Saved entries
————————

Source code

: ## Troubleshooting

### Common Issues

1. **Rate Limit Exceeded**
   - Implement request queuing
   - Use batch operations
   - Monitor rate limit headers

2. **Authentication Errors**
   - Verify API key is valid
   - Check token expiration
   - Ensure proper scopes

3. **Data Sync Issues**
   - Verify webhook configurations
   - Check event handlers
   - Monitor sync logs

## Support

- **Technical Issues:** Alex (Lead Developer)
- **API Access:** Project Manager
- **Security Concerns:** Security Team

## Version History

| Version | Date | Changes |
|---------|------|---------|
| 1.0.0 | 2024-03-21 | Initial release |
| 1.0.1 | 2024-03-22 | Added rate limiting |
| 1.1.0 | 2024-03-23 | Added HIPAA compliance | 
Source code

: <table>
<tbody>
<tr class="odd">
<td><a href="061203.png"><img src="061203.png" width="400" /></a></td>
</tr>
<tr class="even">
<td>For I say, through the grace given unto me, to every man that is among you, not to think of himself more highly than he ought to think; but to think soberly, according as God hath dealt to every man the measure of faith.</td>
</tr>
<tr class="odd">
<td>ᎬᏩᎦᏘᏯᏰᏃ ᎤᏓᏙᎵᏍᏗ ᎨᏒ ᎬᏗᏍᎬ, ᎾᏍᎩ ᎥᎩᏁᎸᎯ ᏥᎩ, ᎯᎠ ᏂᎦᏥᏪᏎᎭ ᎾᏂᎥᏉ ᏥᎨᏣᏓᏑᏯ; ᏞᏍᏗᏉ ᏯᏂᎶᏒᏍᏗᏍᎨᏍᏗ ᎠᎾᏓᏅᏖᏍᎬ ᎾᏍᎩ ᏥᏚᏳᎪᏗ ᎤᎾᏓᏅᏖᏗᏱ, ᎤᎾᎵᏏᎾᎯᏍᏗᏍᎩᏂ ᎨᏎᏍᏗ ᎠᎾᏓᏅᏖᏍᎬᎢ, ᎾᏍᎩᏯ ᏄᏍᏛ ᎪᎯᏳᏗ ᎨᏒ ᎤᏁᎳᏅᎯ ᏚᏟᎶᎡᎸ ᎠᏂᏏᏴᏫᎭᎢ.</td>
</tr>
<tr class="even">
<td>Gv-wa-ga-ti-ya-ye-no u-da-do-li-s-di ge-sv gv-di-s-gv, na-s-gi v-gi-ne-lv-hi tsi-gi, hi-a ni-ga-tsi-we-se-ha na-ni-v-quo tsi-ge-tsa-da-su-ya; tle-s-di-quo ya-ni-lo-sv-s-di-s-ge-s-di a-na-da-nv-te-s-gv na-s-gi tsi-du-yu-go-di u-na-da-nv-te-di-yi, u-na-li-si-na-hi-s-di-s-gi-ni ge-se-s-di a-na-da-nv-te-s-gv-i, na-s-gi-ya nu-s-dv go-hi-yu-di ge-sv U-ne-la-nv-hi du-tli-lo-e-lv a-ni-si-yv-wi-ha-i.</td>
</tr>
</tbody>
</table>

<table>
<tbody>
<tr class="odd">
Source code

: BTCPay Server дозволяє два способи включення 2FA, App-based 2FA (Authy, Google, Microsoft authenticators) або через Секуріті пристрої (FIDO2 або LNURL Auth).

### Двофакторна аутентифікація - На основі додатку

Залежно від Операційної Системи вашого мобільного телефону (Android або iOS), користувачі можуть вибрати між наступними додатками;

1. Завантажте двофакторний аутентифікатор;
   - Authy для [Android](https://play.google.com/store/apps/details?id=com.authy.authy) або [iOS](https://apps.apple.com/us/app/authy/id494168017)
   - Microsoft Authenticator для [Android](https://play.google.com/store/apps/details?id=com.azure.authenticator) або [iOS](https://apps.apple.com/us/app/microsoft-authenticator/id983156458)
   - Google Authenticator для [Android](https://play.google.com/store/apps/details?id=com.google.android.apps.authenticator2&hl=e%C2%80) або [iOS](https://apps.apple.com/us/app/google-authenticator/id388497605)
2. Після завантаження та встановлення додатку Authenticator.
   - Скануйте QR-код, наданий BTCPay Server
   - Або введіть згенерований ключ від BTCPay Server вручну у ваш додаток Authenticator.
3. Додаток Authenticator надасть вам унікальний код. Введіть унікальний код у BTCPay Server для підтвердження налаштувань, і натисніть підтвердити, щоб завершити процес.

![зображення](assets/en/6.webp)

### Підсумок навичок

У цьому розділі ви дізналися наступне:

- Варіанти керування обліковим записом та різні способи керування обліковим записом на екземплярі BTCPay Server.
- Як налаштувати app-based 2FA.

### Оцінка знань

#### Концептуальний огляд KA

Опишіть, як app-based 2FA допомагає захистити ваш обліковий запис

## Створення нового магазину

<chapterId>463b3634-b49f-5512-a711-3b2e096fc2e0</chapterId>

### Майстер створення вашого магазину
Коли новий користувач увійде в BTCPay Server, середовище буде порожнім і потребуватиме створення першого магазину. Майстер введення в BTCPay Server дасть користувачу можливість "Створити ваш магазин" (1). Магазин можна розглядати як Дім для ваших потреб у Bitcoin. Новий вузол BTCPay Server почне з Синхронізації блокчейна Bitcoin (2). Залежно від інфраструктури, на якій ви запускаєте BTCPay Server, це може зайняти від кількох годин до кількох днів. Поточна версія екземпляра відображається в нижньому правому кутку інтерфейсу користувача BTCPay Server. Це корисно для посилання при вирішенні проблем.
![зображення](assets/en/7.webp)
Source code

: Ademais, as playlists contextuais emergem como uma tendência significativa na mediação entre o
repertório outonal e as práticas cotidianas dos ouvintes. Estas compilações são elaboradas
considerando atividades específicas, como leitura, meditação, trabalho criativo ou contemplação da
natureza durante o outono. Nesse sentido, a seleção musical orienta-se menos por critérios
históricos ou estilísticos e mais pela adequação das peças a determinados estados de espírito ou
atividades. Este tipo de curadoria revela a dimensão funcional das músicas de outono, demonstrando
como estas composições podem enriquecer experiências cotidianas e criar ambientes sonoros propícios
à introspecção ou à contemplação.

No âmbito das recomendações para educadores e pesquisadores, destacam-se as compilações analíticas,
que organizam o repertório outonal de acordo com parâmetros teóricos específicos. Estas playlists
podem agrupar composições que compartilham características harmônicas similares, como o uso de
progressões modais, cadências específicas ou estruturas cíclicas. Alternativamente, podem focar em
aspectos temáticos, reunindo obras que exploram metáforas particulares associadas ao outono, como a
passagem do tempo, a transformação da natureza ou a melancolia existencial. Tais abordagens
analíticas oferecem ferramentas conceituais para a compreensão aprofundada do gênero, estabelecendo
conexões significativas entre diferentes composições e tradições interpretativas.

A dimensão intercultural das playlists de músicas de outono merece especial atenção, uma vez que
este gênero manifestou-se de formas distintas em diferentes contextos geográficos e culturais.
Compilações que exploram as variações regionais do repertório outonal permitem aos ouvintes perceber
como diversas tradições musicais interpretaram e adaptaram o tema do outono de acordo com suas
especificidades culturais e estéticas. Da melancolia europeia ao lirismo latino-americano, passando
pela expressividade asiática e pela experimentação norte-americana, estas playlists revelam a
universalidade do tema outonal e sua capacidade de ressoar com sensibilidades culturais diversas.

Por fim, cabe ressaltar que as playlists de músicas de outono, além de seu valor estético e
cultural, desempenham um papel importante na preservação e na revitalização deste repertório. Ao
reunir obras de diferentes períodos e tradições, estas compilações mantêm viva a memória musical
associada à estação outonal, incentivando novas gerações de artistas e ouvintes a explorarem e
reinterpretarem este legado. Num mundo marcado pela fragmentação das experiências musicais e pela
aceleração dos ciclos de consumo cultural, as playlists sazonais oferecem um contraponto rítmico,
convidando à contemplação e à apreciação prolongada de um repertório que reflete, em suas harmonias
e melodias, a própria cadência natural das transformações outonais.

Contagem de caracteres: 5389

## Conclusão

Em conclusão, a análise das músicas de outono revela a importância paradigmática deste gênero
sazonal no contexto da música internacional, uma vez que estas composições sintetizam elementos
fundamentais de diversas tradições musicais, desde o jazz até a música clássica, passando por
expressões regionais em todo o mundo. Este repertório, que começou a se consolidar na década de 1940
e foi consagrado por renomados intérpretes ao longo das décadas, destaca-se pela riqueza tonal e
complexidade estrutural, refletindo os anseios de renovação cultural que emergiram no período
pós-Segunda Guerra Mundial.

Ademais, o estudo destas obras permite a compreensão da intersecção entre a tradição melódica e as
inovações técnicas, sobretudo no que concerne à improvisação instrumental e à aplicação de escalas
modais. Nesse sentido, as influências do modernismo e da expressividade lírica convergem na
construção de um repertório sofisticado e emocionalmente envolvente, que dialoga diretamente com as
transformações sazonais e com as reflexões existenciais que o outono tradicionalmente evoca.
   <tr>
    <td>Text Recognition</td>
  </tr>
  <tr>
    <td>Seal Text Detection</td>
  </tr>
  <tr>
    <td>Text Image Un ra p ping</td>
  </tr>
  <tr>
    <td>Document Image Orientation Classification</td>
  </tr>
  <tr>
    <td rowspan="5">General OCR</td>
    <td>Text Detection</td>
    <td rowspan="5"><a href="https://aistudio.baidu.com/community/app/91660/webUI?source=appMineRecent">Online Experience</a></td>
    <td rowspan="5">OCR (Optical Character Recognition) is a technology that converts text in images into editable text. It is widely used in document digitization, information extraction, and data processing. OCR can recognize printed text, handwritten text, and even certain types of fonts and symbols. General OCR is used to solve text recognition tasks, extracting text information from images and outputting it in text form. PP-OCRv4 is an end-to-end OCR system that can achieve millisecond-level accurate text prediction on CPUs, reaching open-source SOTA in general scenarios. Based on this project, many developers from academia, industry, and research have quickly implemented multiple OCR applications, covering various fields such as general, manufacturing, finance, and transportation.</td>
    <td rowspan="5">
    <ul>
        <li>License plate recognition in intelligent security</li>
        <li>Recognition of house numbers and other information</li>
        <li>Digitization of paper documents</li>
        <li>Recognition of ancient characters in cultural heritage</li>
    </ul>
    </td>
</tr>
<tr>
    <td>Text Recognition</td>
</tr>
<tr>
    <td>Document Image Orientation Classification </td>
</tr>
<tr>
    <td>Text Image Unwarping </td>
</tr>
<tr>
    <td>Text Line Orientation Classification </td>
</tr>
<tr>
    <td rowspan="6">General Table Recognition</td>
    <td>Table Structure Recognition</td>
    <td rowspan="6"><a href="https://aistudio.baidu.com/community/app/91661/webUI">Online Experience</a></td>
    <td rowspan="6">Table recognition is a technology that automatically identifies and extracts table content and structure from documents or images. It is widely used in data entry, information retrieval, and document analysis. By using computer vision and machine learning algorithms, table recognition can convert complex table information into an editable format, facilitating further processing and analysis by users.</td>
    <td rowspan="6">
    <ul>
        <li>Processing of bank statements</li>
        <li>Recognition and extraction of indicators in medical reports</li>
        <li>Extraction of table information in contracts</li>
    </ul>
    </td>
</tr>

————————

The problem
In the material above, copy the lines exactly, starting at the line that contains "## Conclusão" and ending after the line that contains "pós-Segunda Guerra Mundial.".

Solution for this task
## Conclusão

Em conclusão, a análise das músicas de outono revela a importância paradigmática deste gênero
sazonal no contexto da música internacional, uma vez que estas composições sintetizam elementos
fundamentais de diversas tradições musicais, desde o jazz até a música clássica, passando por
expressões regionais em todo o mundo. Este repertório, que começou a se consolidar na década de 1940
e foi consagrado por renomados intérpretes ao longo das décadas, destaca-se pela riqueza tonal e
complexidade estrutural, refletindo os anseios de renovação cultural que emergiram no período
pós-Segunda Guerra Mundial.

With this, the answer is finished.